In the West Bank it is Hamas officials and institutions that are typically singled out and abused, Shaqqura added.

Amjad Al-Shawwa, head of the Palestinian NGO network in Gaza, agreed that most abuses in Gaza stem from the suspension of parliament, a crucial monitor of human rights issues in Palestinian society.

Hamas claimed that reports on human rights abuses in Gaza are either “unfounded” or “exaggerated and amplified.”

“The absence of legislation due to the political divide has created a situation where each faction issues decrees that harm human rights,” Shawwa told The Times of Israel. “This has compounded an already difficult economic and social situation.”

Hamas’s criminal justice system should concern human rights organizations most, said Bill Van Esveld, who monitors abuses for Human Rights Watch (HRW).

“It is responsible for arbitrary arrest, incommunicado detention, ill-treatment and torture, unfair trials, and death sentences based on coerced confessions,” Van Esveld told The Times of Israel in an email correspondence.

Rule of law has, however, increased in the Gaza Strip, Shawwa said, adding that some violations still occur from time to time.

But Shaqqura of PCHR said that law and order have little to do with improved human rights; often the opposite.

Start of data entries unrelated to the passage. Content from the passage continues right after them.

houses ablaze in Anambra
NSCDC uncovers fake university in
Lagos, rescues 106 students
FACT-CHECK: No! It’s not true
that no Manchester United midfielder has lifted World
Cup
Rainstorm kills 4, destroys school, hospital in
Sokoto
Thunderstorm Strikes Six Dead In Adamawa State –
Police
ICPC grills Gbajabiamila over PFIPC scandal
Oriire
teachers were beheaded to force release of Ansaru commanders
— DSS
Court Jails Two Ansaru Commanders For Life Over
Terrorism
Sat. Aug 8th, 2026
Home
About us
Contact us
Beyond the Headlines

“Most dictatorial regimes have security,” he said. “In many cases this security comes at the expense of human rights. The government’s challenge is to allow human rights to exist side by side with security, not at its expense.”

There were some positive developments, too. Van Esveld of HRW said he was allowed to hold a press conference in Gaza last year and expose more than 100 violations documented by human rights groups during 2012. Hamas also began allowing local rights groups to visit prisons in Gaza.

But he added that Hamas still needs to do much more.

“It should radically overhaul its abusive criminal justice system.”